Task to carry out.
Starting with the line that includes "Annotated regions visible", write out every remaining line of the records below exactly as it appears, leaving out any images.

Extracted information.
•••••

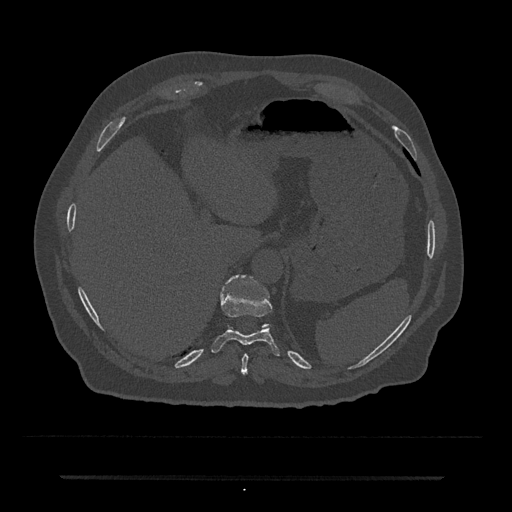
CT including the spine, one axial slice; slice 227 of 797 in the series (ordered by position); reconstruction kernel Br40s/3; 120 kVp; bone window (W 1800 / L 400 HU); 512 × 512 image matrix, field of view 437 × 437 mm. Patient: male, 69 years. From the clinical record (not read from this slice): primary cancer: prostate.
Outlined on this slice (semi-automatically segmented with operator editing):
- T10 vertebra: bounding box <211,275,280,356> (left, top, right, bottom; pixels)
- T11 vertebra: <224,275,268,327>
- T9 vertebra: <241,354,248,374>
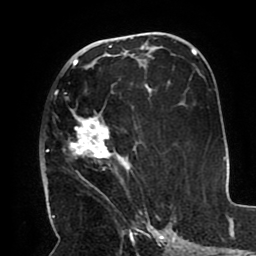
Breast MRI (dynamic contrast-enhanced), one axial slice; position 52 of 80 along the scan axis; cropped to one breast; dynamic contrast-enhanced series, time point 2 of 8 at this slice position (early post-contrast); 1.5 T; TE 2.5 ms, TR 5.2 ms; 256 × 256 image matrix, field of view 190 × 190 mm. Female patient.
Annotated regions visible in this slice (semi-automatically segmented with operator editing):
- enhancing-tissue mask used for the functional tumour volume (all voxels passing the contrast-enhancement thresholds inside the analysis volume; usually the tumour): bounding box <47,66,151,212> (left, top, right, bottom; pixels)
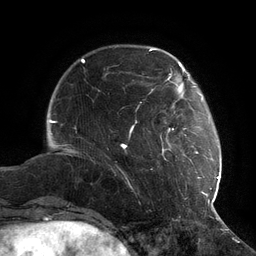
Breast MRI (dynamic contrast-enhanced), one axial slice; position 27 of 134 along the scan axis; cropped to one breast; dynamic contrast-enhanced series, time point 2 of 6 at this slice position (early post-contrast); 3 T; TE 2.7 ms, TR 6.5 ms; 1.2 mm slice thickness; 256 × 256 image matrix, field of view 200 × 200 mm. Female patient.
Outlined on this slice (semi-automatically segmented with operator editing):
- enhancing-tissue mask used for the functional tumour volume (all voxels passing the contrast-enhancement thresholds inside the analysis volume; usually the tumour): bounding box [x1, y1, x2, y2] px = [121, 73, 217, 202]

•••••

Exercise answer.
Annotated regions visible in this slice (semi-automatically segmented with operator editing):
- enhancing-tissue mask used for the functional tumour volume (all voxels passing the contrast-enhancement thresholds inside the analysis volume; usually the tumour): bounding box <47,66,151,212> (left, top, right, bottom; pixels)
Breast MRI (dynamic contrast-enhanced), one axial slice; position 27 of 134 along the scan axis; cropped to one breast; dynamic contrast-enhanced series, time point 2 of 6 at this slice position (early post-contrast); 3 T; TE 2.7 ms, TR 6.5 ms; 1.2 mm slice thickness; 256 × 256 image matrix, field of view 200 × 200 mm. Female patient.
Outlined on this slice (semi-automatically segmented with operator editing):
- enhancing-tissue mask used for the functional tumour volume (all voxels passing the contrast-enhancement thresholds inside the analysis volume; usually the tumour): bounding box [x1, y1, x2, y2] px = [121, 73, 217, 202]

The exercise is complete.